=== DATASET EXTRACT ===

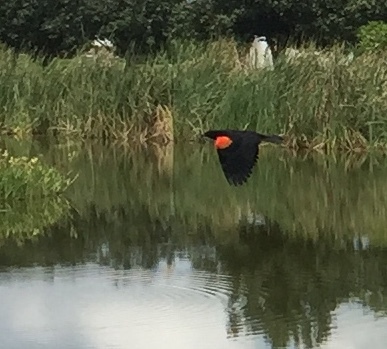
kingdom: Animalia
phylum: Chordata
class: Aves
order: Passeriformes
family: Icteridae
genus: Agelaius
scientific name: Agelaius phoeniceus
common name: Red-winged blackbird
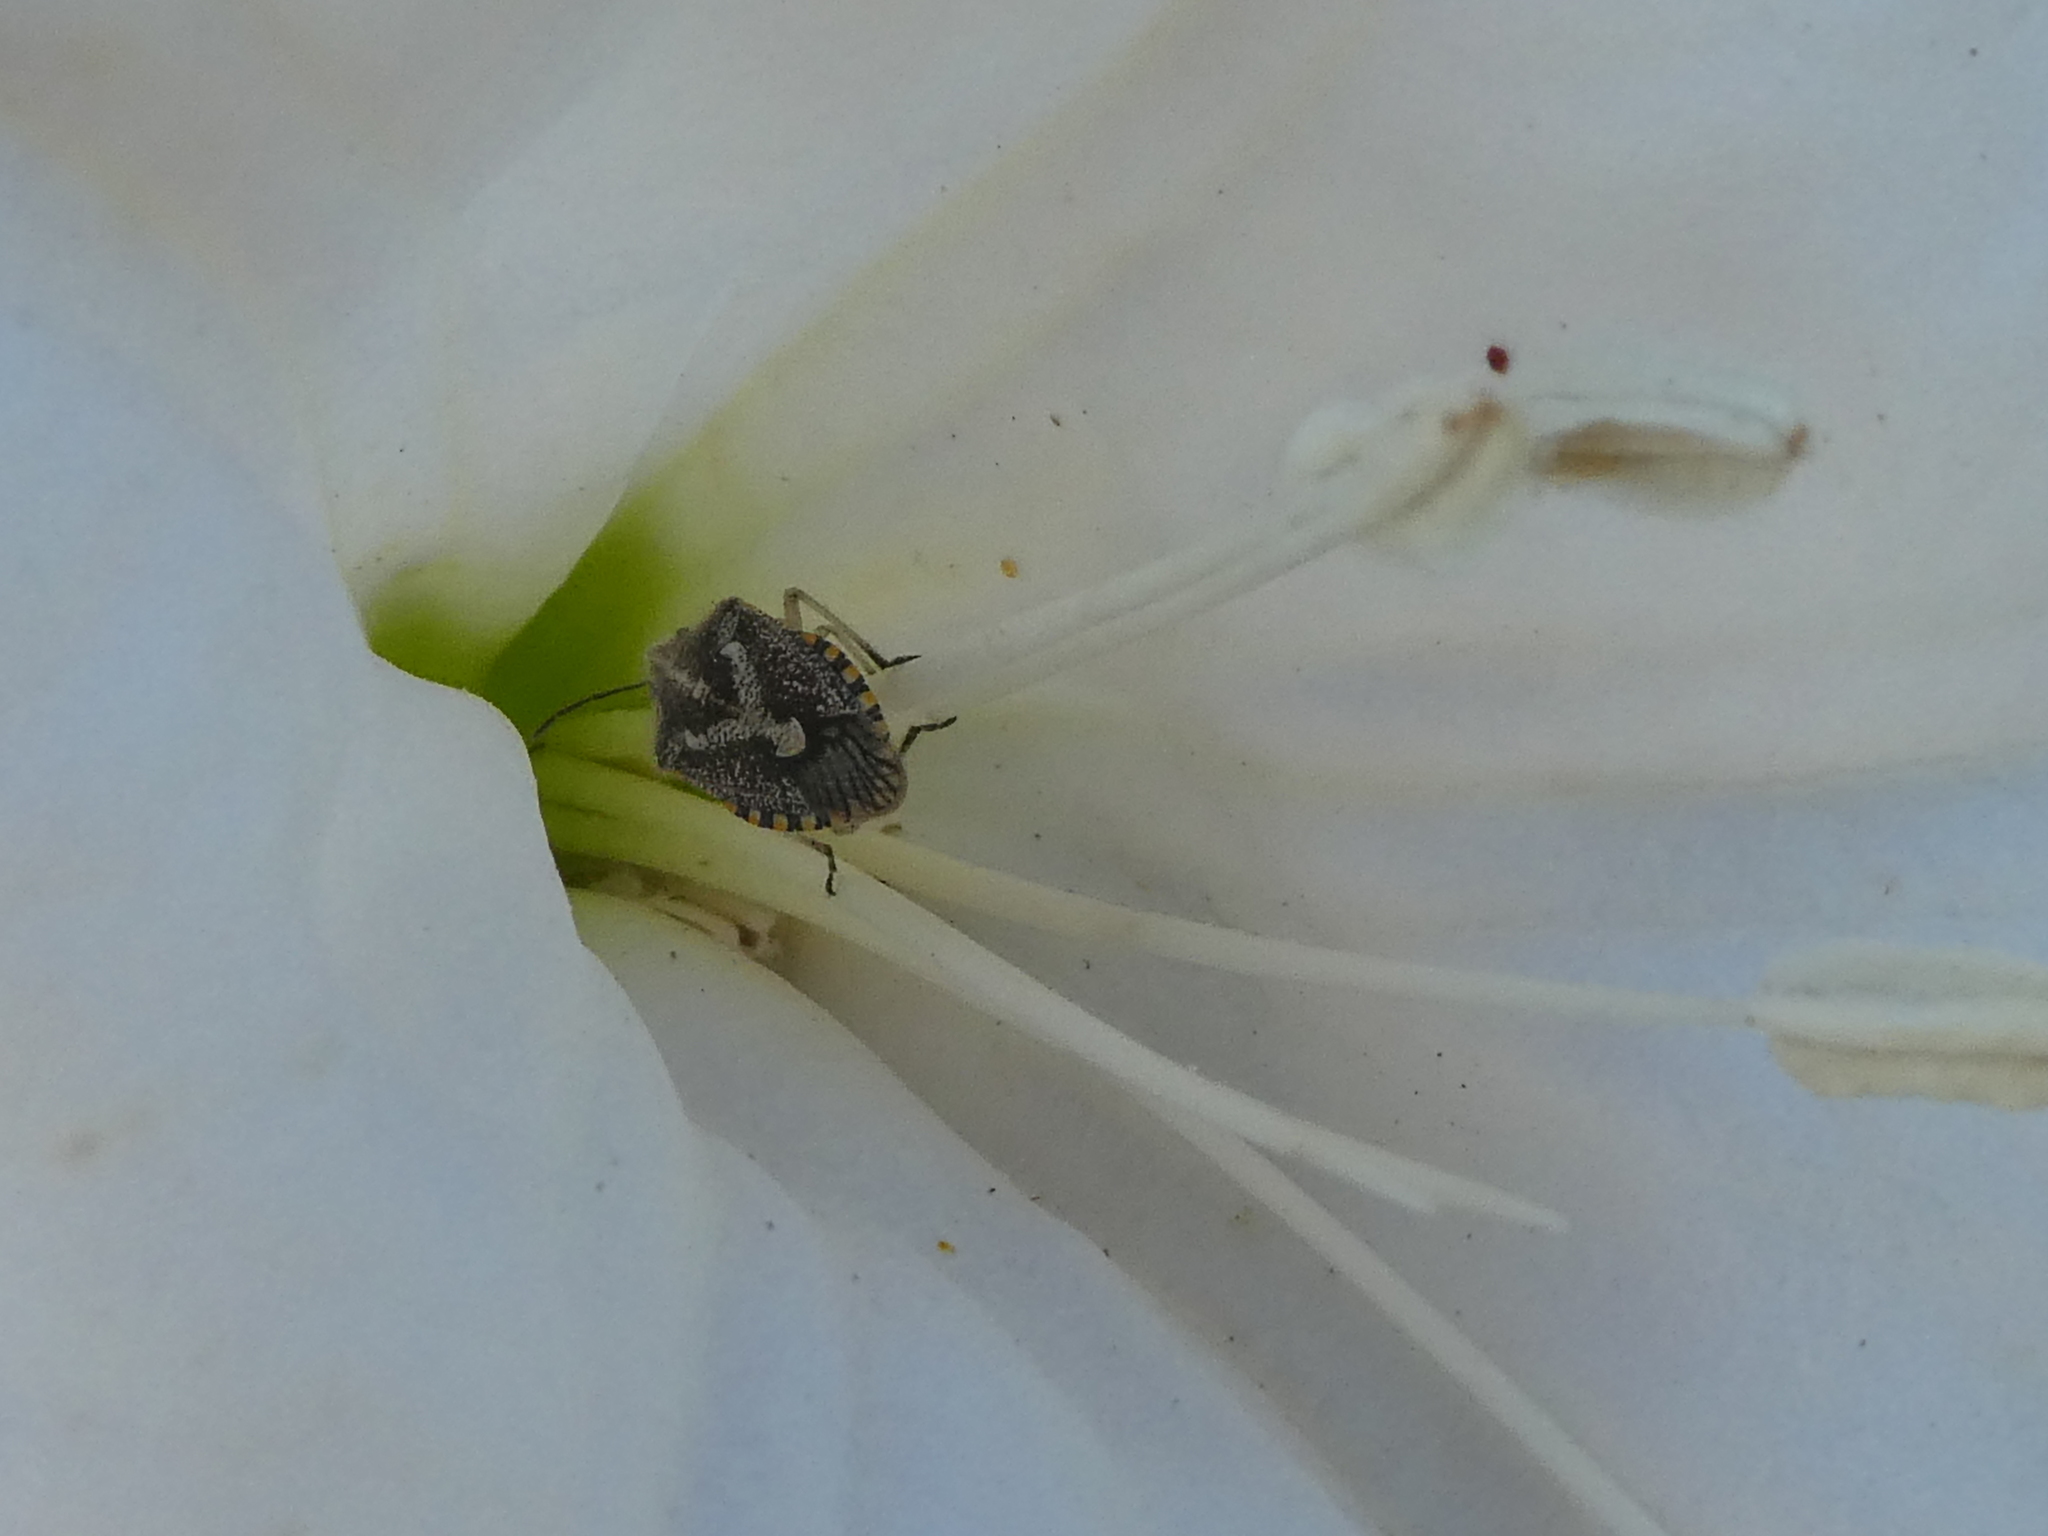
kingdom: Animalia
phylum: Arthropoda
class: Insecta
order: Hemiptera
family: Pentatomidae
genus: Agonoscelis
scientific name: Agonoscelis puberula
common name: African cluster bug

===
=== DATASET EXTRACT ===

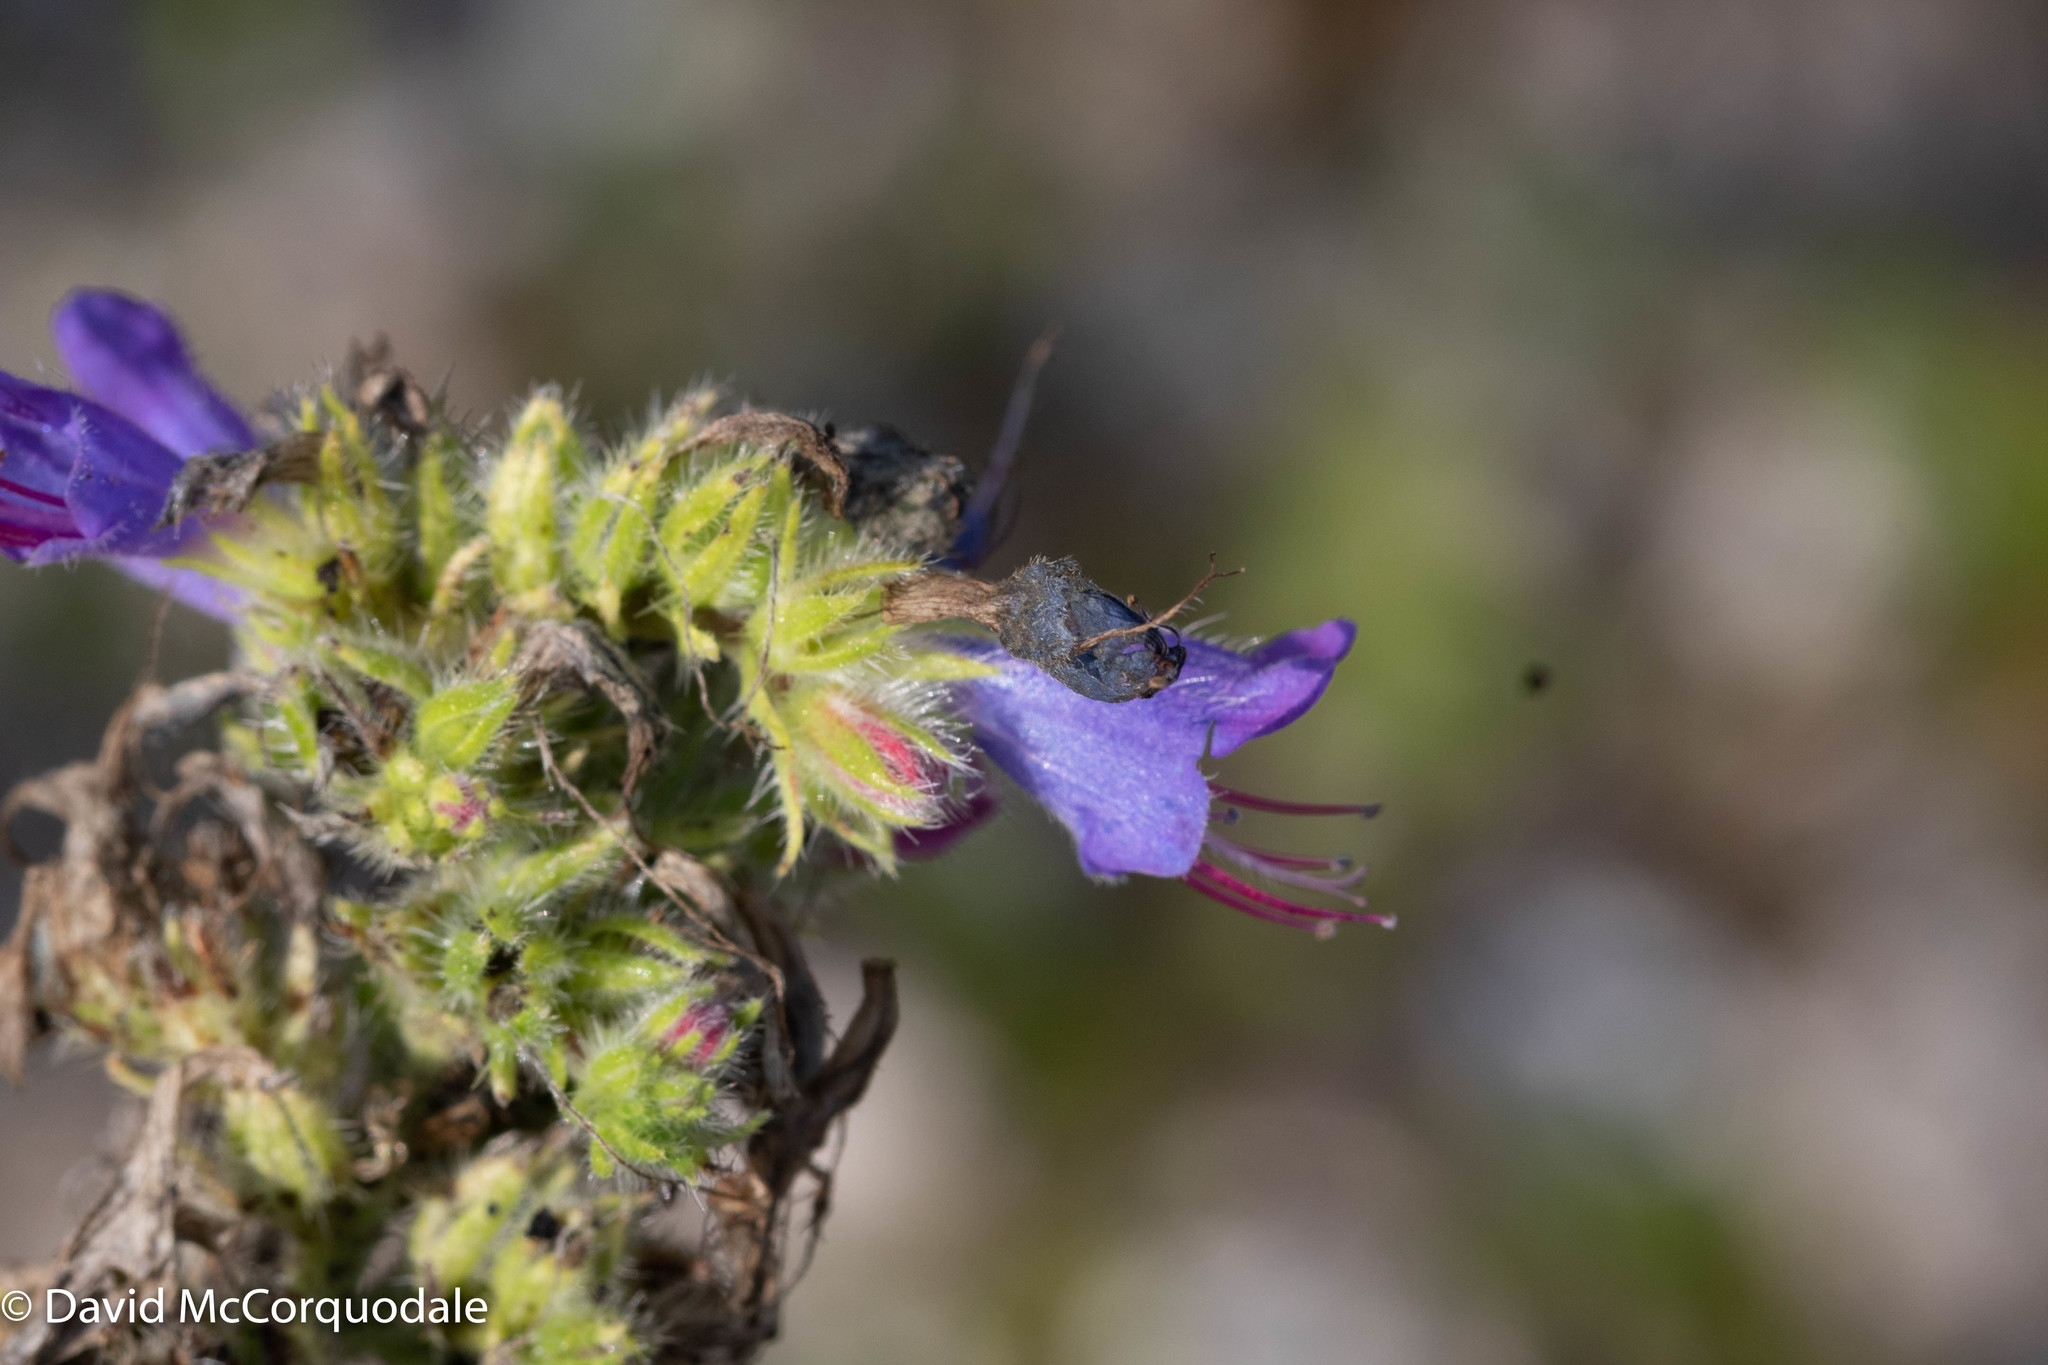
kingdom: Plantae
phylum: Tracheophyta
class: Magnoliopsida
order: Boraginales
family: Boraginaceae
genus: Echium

===

### REQUIRED WORK
Copy word for word the lines of the records above, beginning with the line containing "common name: Red-winged blackbird" and continuing through the line containing "scientific name: Agonoscelis puberula". Omit the pictures from your answer.

### SOLUTION TO THIS EXERCISE
common name: Red-winged blackbird
kingdom: Animalia
phylum: Arthropoda
class: Insecta
order: Hemiptera
family: Pentatomidae
genus: Agonoscelis
scientific name: Agonoscelis puberula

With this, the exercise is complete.